No matter which aspect of safety a railroad is focusing on, it all boils down to one sentiment, echoed by most every railroad official: “It needs to be a family approach,” says Copper Basin’s Jacobson.
As Jacobson is often fond of saying, having a safe railroad “takes a degree of give a damn.”
And that sentiment is echoed — in one form or another — throughout the industry.
“We want our employees to go home at the end of their work day in the same condition that they came to work. Back to their families, back to their friends,” says NS’ Julian.
And really, what better motivation could there be?
As BNSF’s Schulze puts it, “They’ve got all the reasons in the world waiting for them at home.”

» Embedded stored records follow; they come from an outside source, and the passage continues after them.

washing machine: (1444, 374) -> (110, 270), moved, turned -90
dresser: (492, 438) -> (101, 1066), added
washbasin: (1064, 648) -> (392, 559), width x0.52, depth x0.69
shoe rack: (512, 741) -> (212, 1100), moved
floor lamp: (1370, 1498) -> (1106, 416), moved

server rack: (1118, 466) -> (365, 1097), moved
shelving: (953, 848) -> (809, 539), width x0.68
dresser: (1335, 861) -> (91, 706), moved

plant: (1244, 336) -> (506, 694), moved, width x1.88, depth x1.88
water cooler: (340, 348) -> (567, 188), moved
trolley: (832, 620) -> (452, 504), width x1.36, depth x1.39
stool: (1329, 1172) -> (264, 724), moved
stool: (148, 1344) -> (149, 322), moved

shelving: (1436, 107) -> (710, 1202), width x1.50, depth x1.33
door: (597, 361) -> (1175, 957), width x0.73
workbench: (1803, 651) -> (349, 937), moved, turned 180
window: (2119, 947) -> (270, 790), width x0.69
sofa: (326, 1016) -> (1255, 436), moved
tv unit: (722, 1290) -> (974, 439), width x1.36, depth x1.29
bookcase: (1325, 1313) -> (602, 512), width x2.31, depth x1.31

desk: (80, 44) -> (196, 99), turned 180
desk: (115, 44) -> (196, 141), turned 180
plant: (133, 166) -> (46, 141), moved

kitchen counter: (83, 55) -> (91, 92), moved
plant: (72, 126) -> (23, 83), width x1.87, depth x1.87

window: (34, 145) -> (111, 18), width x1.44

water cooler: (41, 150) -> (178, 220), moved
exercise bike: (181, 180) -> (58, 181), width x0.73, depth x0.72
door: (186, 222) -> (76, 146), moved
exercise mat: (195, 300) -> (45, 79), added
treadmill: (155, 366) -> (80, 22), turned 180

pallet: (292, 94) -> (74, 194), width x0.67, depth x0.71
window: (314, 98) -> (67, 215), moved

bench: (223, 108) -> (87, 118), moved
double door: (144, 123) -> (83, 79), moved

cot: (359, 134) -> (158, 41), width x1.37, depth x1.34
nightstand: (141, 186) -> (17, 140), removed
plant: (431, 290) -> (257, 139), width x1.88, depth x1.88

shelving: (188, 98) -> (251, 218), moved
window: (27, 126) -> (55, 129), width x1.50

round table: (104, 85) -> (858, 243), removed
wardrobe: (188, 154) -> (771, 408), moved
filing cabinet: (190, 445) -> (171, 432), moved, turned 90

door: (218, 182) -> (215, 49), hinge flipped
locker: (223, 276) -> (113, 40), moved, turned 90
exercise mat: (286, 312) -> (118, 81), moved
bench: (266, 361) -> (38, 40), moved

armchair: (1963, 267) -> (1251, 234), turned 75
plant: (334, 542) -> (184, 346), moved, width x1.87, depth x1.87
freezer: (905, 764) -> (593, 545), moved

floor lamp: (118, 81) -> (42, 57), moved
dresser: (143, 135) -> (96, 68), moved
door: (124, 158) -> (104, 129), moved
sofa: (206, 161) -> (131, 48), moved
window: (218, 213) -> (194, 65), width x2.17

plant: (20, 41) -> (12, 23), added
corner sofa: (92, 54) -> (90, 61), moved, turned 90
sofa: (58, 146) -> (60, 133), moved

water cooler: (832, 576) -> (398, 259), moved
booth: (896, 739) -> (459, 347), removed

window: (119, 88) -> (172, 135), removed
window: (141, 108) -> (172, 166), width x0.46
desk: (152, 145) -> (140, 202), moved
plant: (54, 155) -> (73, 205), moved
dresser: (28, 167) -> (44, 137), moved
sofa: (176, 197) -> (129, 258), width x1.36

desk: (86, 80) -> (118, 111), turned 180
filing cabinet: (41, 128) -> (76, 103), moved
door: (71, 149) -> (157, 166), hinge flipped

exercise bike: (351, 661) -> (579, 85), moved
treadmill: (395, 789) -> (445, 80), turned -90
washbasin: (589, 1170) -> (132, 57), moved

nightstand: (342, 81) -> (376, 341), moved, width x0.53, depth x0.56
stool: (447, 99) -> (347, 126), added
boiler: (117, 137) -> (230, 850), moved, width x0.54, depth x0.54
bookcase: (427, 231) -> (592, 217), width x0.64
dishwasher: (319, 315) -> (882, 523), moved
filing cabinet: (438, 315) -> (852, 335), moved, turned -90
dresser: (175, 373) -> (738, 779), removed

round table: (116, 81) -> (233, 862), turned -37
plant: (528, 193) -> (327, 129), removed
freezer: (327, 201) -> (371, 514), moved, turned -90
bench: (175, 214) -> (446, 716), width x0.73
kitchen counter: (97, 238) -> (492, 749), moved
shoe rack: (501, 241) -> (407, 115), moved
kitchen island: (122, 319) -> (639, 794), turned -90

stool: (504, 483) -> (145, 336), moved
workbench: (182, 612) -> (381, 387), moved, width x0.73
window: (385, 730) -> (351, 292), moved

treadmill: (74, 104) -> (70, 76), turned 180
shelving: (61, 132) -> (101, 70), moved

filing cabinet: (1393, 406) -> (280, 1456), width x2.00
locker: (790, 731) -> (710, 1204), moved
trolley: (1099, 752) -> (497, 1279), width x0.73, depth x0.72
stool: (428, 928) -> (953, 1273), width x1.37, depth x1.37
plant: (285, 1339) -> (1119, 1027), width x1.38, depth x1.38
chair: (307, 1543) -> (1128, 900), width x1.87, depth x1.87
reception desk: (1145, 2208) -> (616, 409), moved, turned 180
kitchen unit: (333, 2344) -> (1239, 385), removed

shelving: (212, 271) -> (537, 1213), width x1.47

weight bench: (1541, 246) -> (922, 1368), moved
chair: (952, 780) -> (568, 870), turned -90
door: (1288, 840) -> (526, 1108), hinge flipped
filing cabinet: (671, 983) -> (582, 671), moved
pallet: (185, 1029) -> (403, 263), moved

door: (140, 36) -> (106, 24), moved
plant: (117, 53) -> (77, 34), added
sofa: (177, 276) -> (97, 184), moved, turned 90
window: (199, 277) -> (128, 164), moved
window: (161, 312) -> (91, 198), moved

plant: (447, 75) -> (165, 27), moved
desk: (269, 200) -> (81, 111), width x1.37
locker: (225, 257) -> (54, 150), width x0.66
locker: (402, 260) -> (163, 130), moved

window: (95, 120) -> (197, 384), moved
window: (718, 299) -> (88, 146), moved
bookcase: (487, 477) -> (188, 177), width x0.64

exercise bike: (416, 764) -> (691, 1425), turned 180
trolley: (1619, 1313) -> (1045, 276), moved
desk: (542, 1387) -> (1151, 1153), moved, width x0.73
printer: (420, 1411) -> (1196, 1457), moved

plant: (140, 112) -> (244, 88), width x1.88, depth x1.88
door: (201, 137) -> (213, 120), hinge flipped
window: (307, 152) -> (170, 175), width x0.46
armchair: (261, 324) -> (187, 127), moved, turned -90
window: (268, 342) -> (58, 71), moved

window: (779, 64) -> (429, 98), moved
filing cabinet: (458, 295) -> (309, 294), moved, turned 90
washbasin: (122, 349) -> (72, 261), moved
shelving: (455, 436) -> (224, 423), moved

Railroads do a lot to keep safety front and center, but they don’t have to do it all alone. The Federal Railroad Administration’s (FRA) is there to help, agency officials say.
To that end, the FRA has several programs in place to complement railroads’ efforts.
Launched in 1998, Switching and Operations Fatality Analysis (SOFA) is a program whose activities are geared toward achieving a goal of zero switching fatalities. In 1999, the SOFA Working Group issued a report detailing the cause of injuries and fatalities related to switching operations. The report also contained suggestions on how to prevent them. The group meets several times a year and advises railroads on how to avoid switching injuries. Prior to the program, railroads were averaging 11 switching fatalities a year. Today, that number is just over eight, says FRA Deputy Associate Administrator for Safety Compliance and Program Implementation Michael Logue.
For dealing with maintenance-of-way incidents, the agency recently created Fatality Analysis of Maintenance of Way Employees and Signalmen (FAMES). The FAMES study, which is still ongoing, aims to find common themes among MOW fatalities in an effort to reduce those fatalities. Once the study is completed, the FRA will use the information to advise railroads on reducing MOW injuries and fatalities.
Although the study hasn’t yet been released, the results mirror the results from the SOFA study, says Logue.
In addition to these programs, FRA inspectors are working beyond their traditional nine-to-five day in order to inspect second- and third-shift railroad employees.
“The railroads are open 24/7, so we should inspect them 24/7,” says Logue. Currently, one-third of the FRA’s inspections are completed outside of typical business hours.
“I’d like to think that’s a factor in the reduction of injuries,” says Logue.